YOUR OBJECTIVE:
Every line containing the string "linecap" should be returned from the records.

◆ ◆ ◆

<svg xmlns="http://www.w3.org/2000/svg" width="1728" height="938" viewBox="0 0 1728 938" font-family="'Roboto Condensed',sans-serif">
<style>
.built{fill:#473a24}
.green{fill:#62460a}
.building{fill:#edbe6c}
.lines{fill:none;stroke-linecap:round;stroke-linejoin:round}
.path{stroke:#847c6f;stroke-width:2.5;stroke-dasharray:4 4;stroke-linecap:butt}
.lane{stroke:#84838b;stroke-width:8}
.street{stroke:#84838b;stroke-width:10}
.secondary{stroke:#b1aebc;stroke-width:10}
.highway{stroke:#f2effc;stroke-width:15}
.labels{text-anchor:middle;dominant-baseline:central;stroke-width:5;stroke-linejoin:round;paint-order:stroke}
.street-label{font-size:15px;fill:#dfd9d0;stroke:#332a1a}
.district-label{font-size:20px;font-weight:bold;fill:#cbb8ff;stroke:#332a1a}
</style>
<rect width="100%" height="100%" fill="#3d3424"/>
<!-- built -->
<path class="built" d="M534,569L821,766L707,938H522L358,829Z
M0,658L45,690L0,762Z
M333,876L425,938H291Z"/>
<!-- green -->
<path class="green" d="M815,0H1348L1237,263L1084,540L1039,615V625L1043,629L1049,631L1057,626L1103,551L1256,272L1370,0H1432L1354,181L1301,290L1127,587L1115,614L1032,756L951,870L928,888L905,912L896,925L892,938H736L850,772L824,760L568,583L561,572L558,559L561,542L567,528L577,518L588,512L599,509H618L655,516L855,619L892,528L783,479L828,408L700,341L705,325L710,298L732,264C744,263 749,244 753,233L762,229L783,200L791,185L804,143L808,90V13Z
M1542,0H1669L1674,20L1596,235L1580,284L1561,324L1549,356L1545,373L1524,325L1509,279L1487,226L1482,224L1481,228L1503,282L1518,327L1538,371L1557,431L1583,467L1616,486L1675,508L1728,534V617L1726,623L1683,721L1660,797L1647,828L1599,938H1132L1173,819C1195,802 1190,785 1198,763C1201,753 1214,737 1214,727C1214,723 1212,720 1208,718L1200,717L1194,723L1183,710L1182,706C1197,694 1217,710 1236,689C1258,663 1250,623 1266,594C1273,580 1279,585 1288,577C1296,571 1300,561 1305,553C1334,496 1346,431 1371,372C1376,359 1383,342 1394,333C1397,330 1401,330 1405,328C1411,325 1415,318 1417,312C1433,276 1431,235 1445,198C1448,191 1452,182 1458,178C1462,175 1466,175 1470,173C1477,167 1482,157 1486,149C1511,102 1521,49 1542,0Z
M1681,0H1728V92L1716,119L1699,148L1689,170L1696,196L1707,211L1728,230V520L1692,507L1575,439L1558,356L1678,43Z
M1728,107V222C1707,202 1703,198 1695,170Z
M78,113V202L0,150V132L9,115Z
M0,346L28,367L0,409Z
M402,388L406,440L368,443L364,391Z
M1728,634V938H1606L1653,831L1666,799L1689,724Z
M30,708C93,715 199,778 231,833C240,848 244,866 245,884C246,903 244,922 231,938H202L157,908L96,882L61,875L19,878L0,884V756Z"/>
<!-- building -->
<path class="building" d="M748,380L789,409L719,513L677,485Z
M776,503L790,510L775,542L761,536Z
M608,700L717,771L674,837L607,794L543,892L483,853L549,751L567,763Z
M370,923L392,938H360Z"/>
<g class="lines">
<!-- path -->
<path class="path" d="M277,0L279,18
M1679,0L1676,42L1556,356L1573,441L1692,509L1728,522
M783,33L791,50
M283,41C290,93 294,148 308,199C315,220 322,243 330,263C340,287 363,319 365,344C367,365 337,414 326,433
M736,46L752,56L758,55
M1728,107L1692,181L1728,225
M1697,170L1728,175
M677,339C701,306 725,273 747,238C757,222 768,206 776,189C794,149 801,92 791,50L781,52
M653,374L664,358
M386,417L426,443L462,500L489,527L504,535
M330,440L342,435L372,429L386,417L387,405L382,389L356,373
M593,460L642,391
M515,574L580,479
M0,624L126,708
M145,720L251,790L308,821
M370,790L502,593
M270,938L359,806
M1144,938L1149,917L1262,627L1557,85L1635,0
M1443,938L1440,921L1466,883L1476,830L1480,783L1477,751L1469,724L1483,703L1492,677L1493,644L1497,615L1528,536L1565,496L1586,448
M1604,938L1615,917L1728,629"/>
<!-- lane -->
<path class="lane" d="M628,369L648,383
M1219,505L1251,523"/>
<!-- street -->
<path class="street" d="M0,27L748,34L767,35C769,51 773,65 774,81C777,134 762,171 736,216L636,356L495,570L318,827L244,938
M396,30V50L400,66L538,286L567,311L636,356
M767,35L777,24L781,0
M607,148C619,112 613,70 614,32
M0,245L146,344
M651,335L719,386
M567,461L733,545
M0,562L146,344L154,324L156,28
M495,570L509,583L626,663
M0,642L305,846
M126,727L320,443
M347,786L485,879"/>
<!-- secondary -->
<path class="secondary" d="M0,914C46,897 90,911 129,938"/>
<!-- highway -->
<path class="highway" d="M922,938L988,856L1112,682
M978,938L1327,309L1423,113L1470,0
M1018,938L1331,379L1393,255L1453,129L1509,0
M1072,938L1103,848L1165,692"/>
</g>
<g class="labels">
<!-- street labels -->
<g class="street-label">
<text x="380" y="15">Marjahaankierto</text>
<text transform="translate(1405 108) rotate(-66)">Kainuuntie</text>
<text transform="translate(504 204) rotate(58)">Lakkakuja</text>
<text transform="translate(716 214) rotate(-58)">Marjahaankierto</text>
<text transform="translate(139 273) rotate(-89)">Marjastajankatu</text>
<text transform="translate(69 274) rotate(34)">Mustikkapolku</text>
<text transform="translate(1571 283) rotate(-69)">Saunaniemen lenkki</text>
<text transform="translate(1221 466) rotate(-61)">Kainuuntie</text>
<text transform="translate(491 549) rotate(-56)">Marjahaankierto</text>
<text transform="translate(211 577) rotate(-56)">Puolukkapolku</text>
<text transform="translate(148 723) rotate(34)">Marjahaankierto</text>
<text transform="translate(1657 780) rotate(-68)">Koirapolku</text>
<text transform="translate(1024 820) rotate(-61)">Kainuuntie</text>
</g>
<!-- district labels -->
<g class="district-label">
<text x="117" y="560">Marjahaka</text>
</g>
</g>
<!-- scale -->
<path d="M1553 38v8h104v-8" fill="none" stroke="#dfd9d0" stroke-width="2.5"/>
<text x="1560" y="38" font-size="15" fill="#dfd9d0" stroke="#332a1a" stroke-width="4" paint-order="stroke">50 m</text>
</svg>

◆ ◆ ◆

ANSWER SPACE:
.lines{fill:none;stroke-linecap:round;stroke-linejoin:round}
.path{stroke:#847c6f;stroke-width:2.5;stroke-dasharray:4 4;stroke-linecap:butt}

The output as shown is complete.